Mode represents the single most frequent value in a list, while multimode provides a list of all the values that occur with the highest frequency.
In statistical analysis, the mode is a measure of central tendency that identifies the most frequently occurring value in a dataset. However, datasets can sometimes exhibit multiple modes, where two or more values share the highest frequency. In such cases, the multimode becomes a valuable descriptive statistic, providing a more complete picture of the data’s distribution by highlighting all values that achieve this maximum frequency.
This tutorial shows how to calculate multimode in Python using the statistics module, returning all values that share the highest frequency in a list.
![]()
Multimode Calculation Using the statistics Module
To calculate multimode, we need to import the statistics module.
Fortunately, Python’s statistics.multimode() function makes it easy to calculate multimode in Python, automatically collecting every value that occurs with maximum frequency in your dataset.
import statistics as s
x = [1, 5, 7, 5, 43, 43, 8, 43, 6]
multimode = s.multimode(x)
print("Multimode equals: " + str(multimode))
![]()
In this example the list x contains several numbers, with 43 appearing most frequently (three times). The multimode function returns a list containing 43, which is the value with the highest frequency.
Understanding the Difference Between Mode and Multimode
The mode is the most frequent number in a list of numbers.

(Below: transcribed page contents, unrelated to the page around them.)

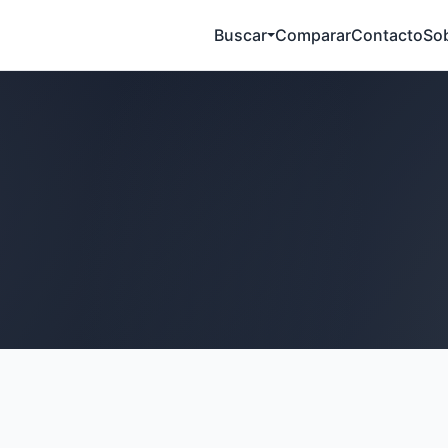
Buscar
Comparar
Contacto
So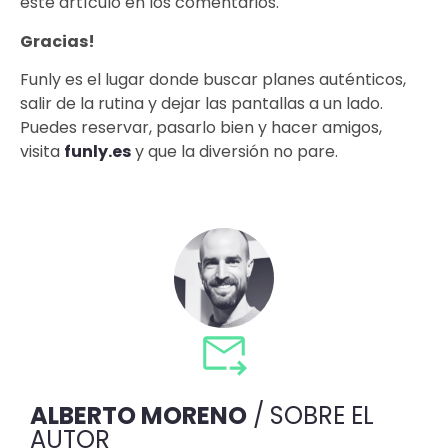
este artículo en los comentarios.
Gracias!
Funly es el lugar donde buscar planes auténticos,
salir de la rutina y dejar las pantallas a un lado.
Puedes reservar, pasarlo bien y hacer amigos,
visita
funly.es
y que la diversión no pare.
ALBERTO MORENO
/ SOBRE EL
AUTOR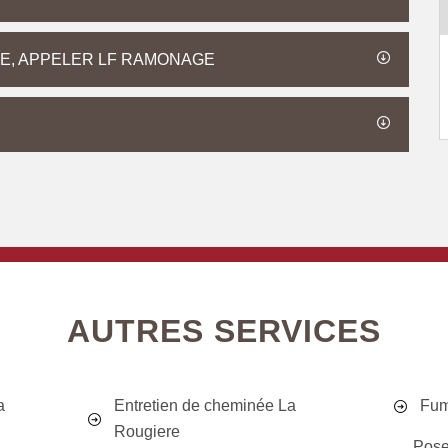
E, APPELER LF RAMONAGE
AUTRES SERVICES
a
Entretien de cheminée La
Fum
Rougiere
Pose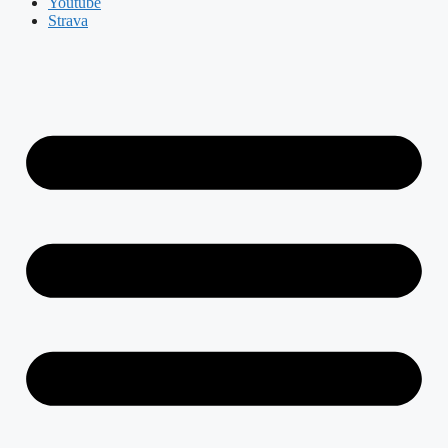
Youtube
Strava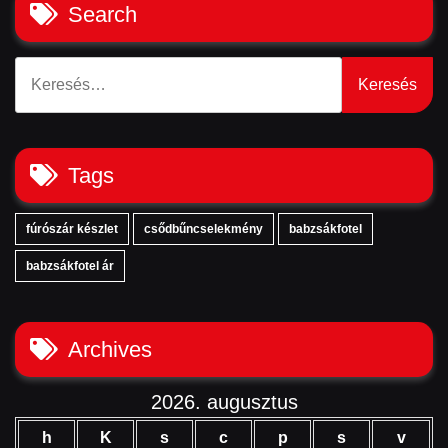
Search
Keresés:
Tags
fúrószár készlet
csődbűncselekmény
babzsákfotel
babzsákfotel ár
Archives
2026. augusztus
h
K
s
c
p
s
v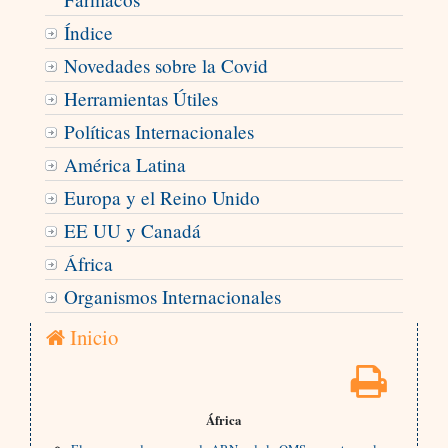
Índice
Novedades sobre la Covid
Herramientas Útiles
Políticas Internacionales
América Latina
Europa y el Reino Unido
EE UU y Canadá
África
Organismos Internacionales
Inicio
África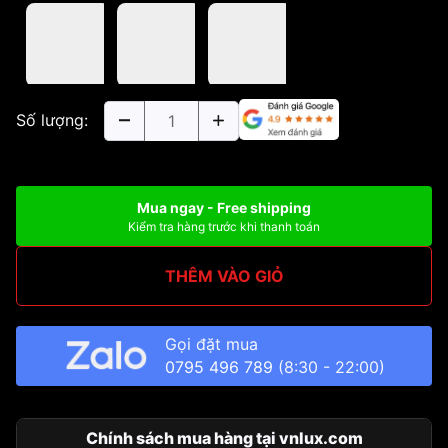
Số lượng:
Mua ngay - Free shipping
Kiểm tra hàng trước khi thanh toán
THÊM VÀO GIỎ
Gọi đặt mua
0795 496 789
(8:30 - 22:00)
Chính sách mua hàng tại vnlux.com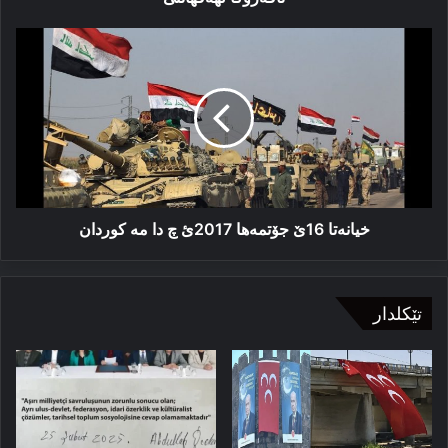
خیانەتا
16ێ
جۆتمه‌ها
2017ئ
چ
دا
مه‌
کوردان
خیانەتا 16ێ جۆتمه‌ها 2017ئ چ دا مه‌ کوردان
تێکلدار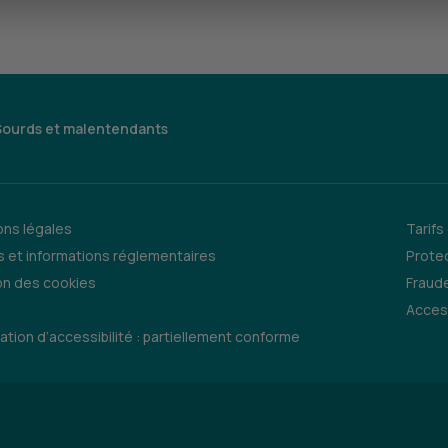
Sourds et malentendants
ns légales
Tarifs
 et informations réglementaires
Prote
on des cookies
Fraude
Access
ation d’accessibilité : partiellement conforme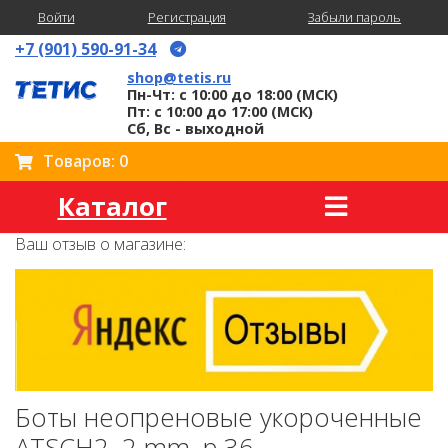
Войти
Регистрация
Забыли пароль
+7 (901) 590-91-34
shop@tetis.ru
Пн-Чт: с 10:00 до 18:00 (МСК)
Пт: с 10:00 до 17:00 (МСК)
Сб, Вс - выходной
Товаров: 0
Каталог
Ваш отзыв о магазине:
Боты неопреновые укороченные
ATSCH2, 2 mm, р.36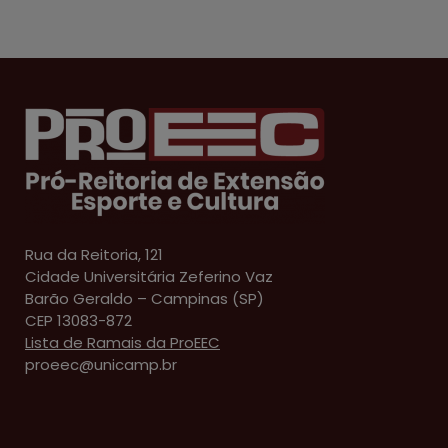
Rua da Reitoria, 121
Cidade Universitária Zeferino Vaz
Barão Geraldo – Campinas (SP)
CEP 13083-872
Lista de Ramais da ProEEC
proeec@unicamp.br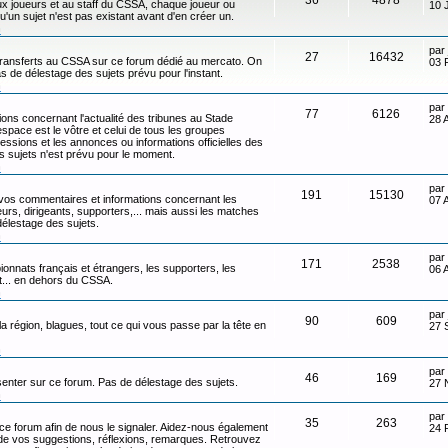
x joueurs et au staff du CSSA, chaque joueur ou
10 
qu'un sujet n'est pas existant avant d'en créer un.
n
par
27
16432
transferts au CSSA sur ce forum dédié au mercato. On
03 
s de délestage des sujets prévu pour l'instant.
n
par
77
6126
ons concernant l'actualité des tribunes au Stade
28 
ace est le vôtre et celui de tous les groupes
ressions et les annonces ou informations officielles des
s sujets n'est prévu pour le moment.
n
par
191
15130
 vos commentaires et informations concernant les
07 
eurs, dirigeants, supporters,... mais aussi les matches
délestage des sujets.
n
par
171
2538
onnats français et étrangers, les supporters, les
06 
ot... en dehors du CSSA.
n
par
90
609
 la région, blagues, tout ce qui vous passe par la tête en
27 
n
par
46
169
senter sur ce forum. Pas de délestage des sujets.
27 
n
par
35
263
 ce forum afin de nous le signaler. Aidez-nous également
24 
t de vos suggestions, réflexions, remarques. Retrouvez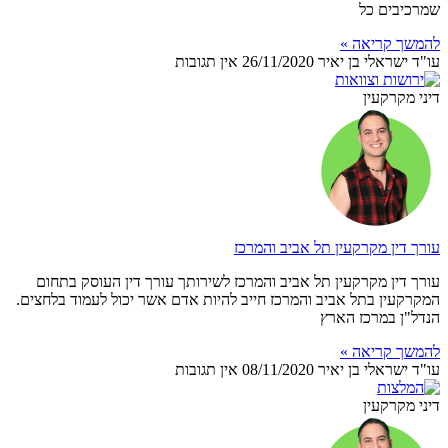
שמרכיבים כל
להמשך קריאה »
עו"ד ישראלי בן יאיר
26/11/2020
אין תגובות
דיני מקרקעין
עורך דין מקרקעין תל אביב והמרכז
עורך דין מקרקעין תל אביב והמרכז לשירותך עורך דין העוסק בתחום
המקרקעין בתל אביב והמרכז חייב להיות אדם אשר יכול לעמוד בלחצים.
הנדל"ן במרכז הארץ
להמשך קריאה »
עו"ד ישראלי בן יאיר
08/11/2020
אין תגובות
דיני מקרקעין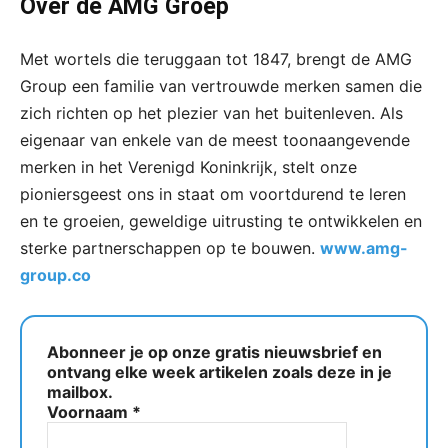
Over de AMG Groep
Met wortels die teruggaan tot 1847, brengt de AMG
Group een familie van vertrouwde merken samen die
zich richten op het plezier van het buitenleven. Als
eigenaar van enkele van de meest toonaangevende
merken in het Verenigd Koninkrijk, stelt onze
pioniersgeest ons in staat om voortdurend te leren
en te groeien, geweldige uitrusting te ontwikkelen en
sterke partnerschappen op te bouwen.
www.amg-
group.co
Abonneer je op onze gratis nieuwsbrief en
ontvang elke week artikelen zoals deze in je
mailbox.
Voornaam
*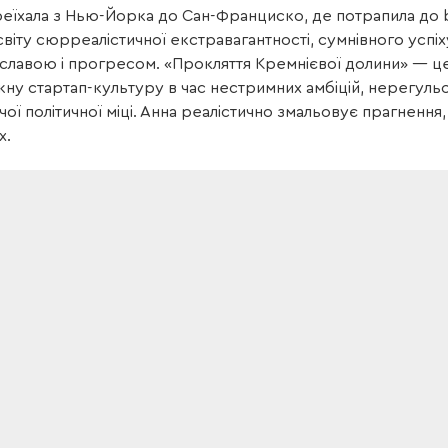
еїхала з Нью-Йорка до Сан-Франциско, де потрапила до b
світу сюрреалістичної екстравагантності, сумнівного успі
славою і прогресом. «Прокляття Кремнієвої долини» — це
ну стартап-культуру в час нестримних амбіцій, нерегульо
ої політичної міці. Анна реалістично змальовує прагнення,
х.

The multimode is a list of the most frequent numbers in a list of numbers.
For example, if a list of numbers is [1, 2, 3, 3, 4, 4], then the mode would be either 3 or 4, and the multimode would be [3, 4], assuming both values appear with the highest frequency.
The difference between mode and multimode is that mode is a single number, while multimode is a list of numbers. While mode provides a quick snapshot of the most frequent value, multimode offers a more detailed view, especially in datasets where multiple values occur with the same highest frequency.
While the mode offers a single, representative value for the most frequent data point, the multimode provides a more comprehensive perspective, particularly in datasets exhibiting multiple values sharing the highest frequency of occurrence.